988, the new “911 for mental health,” launched yesterday, and it’s nothing to celebrate, according to its reviews. 988 does not exist to offer coping tools, provide referrals to local mental health resources, or hold space for big existential discussions about the point of carrying on. Hotline staffers use a set of suicide screening questions to decide whether to initiate an “active rescue.”
The National Suicide Prevention Line calls the police on approximately 20 percent of callers; the police use geotracking technology to determine the caller’s location. 988 reduces the likelihood that a cadre of police with guns drawn will respond to a mental health crisis, but 988 will arrange for some police or a mobile crisis team to transport the person to an emergency room or psychiatric facility.

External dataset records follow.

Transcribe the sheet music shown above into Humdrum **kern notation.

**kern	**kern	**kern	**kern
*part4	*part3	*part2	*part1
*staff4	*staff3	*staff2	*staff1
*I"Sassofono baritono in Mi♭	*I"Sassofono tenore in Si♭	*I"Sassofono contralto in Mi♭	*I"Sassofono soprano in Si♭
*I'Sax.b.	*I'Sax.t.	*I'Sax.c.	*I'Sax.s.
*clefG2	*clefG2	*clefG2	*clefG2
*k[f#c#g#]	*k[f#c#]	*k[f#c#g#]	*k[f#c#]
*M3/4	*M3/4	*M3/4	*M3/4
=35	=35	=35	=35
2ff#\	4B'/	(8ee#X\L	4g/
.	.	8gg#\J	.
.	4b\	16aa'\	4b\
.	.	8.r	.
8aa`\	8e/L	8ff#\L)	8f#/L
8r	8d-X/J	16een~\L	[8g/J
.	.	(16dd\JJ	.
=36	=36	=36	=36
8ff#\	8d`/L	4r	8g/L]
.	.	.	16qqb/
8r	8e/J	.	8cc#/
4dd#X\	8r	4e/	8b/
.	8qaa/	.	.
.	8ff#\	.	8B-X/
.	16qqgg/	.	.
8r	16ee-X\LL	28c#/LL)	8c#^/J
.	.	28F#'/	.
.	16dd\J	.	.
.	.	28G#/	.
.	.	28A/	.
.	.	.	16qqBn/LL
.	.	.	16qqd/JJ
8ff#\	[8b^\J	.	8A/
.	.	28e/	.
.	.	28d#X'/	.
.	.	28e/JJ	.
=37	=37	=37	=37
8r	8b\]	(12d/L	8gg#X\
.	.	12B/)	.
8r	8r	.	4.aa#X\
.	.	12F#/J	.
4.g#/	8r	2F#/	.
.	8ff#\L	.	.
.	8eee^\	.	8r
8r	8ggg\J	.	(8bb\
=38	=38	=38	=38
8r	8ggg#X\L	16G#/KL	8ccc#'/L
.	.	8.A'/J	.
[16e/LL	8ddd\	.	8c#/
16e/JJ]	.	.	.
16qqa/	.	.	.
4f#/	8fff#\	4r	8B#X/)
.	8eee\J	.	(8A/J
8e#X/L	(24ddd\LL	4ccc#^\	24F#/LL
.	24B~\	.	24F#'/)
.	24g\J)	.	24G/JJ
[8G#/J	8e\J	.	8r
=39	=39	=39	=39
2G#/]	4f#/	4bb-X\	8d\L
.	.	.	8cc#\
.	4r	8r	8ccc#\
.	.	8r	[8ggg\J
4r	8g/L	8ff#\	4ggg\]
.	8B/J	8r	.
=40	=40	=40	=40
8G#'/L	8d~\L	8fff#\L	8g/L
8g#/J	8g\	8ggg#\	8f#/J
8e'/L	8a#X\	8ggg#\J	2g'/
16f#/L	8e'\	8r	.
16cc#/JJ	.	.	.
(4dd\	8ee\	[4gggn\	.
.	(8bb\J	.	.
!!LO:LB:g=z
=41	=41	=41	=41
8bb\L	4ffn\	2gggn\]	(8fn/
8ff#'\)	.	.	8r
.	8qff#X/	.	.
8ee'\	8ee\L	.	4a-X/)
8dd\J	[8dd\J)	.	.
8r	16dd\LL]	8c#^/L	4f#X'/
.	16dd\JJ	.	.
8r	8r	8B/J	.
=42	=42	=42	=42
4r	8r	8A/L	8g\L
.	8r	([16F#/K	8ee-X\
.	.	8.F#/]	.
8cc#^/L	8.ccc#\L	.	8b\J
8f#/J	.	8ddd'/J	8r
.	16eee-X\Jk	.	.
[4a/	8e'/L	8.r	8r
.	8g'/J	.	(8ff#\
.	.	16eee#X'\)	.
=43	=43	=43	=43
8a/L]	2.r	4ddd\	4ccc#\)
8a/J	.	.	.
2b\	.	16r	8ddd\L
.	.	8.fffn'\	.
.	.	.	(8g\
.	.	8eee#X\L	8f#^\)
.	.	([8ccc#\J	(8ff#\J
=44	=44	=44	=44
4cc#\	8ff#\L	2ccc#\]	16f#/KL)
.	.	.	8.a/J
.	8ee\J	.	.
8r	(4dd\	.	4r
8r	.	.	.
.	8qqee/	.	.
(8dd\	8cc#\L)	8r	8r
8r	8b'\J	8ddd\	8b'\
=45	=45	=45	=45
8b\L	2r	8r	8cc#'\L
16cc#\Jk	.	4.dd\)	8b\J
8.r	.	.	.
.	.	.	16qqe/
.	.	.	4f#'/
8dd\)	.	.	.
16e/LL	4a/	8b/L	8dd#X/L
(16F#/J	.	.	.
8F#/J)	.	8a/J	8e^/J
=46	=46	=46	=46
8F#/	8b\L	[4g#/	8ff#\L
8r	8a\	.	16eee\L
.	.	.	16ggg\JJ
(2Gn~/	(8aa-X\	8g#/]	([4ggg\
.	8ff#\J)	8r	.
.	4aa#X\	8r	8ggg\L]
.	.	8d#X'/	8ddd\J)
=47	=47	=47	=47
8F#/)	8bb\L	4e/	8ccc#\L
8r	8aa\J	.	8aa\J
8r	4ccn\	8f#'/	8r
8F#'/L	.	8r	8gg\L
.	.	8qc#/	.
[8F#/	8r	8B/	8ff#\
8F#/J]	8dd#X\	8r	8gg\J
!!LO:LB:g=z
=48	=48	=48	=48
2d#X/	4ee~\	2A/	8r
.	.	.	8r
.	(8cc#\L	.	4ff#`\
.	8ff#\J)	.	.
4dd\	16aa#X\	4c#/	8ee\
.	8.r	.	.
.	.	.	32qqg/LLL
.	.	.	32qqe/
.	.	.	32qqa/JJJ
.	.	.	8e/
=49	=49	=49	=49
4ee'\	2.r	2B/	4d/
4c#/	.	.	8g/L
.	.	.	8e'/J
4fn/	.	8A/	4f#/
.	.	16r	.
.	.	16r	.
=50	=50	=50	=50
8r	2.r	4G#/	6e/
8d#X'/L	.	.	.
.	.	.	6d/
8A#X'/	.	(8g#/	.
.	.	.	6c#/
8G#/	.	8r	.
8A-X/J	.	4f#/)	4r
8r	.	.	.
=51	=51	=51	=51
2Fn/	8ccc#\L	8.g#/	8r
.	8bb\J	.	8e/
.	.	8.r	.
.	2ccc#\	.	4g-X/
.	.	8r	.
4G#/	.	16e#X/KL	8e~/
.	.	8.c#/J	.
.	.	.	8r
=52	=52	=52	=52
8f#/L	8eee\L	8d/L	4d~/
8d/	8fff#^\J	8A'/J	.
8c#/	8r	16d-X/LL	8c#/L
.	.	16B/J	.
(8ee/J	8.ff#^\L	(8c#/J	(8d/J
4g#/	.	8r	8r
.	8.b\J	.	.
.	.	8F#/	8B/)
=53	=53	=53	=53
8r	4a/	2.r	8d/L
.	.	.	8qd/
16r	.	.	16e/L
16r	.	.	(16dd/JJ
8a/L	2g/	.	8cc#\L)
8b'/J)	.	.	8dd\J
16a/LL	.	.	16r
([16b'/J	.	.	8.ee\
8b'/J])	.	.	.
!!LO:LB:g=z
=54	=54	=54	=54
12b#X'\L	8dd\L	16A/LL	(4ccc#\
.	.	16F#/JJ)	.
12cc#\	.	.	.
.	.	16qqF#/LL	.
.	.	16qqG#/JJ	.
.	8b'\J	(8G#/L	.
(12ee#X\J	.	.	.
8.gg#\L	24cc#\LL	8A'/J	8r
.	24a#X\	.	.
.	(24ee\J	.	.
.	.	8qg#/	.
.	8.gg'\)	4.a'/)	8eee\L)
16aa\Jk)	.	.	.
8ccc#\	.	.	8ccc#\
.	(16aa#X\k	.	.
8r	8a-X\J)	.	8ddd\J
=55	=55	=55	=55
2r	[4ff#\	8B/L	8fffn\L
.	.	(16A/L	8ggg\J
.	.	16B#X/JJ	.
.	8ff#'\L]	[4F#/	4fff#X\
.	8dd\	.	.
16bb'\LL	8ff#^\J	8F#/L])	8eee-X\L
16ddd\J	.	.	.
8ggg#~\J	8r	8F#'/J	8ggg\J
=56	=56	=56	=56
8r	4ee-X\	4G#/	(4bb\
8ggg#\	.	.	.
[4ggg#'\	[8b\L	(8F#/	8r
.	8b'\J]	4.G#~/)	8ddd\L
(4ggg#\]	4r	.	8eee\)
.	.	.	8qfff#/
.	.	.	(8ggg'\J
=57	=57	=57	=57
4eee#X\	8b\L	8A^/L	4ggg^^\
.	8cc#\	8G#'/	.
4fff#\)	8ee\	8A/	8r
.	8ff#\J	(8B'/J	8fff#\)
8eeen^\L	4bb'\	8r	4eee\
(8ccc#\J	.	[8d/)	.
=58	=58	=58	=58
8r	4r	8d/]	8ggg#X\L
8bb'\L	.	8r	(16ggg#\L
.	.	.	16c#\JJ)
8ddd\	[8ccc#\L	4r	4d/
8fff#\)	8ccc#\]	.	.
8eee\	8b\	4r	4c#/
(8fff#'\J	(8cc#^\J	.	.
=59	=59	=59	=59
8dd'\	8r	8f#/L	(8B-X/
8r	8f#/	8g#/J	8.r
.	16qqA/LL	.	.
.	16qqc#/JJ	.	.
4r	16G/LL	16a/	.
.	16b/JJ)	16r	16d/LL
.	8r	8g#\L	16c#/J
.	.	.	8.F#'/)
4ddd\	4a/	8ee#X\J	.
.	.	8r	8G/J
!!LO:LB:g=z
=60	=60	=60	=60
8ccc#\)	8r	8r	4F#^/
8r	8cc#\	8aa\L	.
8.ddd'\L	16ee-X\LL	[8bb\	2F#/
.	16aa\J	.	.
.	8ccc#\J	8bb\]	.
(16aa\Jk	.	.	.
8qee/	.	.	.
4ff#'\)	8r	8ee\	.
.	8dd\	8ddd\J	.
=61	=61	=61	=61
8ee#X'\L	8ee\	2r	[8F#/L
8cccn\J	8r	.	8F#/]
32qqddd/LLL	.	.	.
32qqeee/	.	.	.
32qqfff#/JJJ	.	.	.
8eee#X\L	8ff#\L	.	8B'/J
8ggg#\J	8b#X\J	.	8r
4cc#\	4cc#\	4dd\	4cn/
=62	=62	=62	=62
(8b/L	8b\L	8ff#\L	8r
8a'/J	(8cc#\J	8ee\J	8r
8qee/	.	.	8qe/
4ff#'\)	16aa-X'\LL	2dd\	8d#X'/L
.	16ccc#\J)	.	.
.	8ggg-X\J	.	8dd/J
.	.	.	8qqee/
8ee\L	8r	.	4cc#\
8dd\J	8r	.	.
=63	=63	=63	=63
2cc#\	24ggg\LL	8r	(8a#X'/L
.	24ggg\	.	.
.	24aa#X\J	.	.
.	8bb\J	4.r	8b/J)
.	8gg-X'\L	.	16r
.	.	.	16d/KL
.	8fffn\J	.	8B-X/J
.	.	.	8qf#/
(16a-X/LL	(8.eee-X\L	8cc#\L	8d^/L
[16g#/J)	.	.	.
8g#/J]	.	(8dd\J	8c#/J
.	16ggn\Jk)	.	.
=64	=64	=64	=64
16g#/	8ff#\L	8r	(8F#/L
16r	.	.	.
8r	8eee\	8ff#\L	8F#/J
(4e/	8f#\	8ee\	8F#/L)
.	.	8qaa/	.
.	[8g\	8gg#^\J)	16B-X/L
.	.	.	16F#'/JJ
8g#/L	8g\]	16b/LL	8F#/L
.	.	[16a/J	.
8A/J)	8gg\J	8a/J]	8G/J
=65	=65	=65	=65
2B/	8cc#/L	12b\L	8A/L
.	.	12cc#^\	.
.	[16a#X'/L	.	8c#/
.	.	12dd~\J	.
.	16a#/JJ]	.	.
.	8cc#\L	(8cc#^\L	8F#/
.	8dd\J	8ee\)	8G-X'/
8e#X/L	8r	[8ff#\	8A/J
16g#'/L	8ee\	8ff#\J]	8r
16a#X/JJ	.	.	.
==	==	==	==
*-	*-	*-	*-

The emergency rooms do not provide crisis intervention services; they are overcrowded and chaotic.
In psychiatric hospitals, mental health is approached from a wholly biological and authoritarian perspective, with the premise that the brain is the problem, excessive medicine is the cure, and non-compliance is punished by physical injury to victims. Let’s ask folks, “What would aid look like to you?” rather than dialing 988. Suicidal thoughts typically indicate that many things have gone wrong in a person’s life and that their current circumstances feel completely out of control.
Let’s assist folks in finding solutions to their problems rather than isolate that person in a situation where they lack legal standing. Each person’s definition of “assistance” would vary case by case, but 988 treats everyone the same way: by seizing their authority.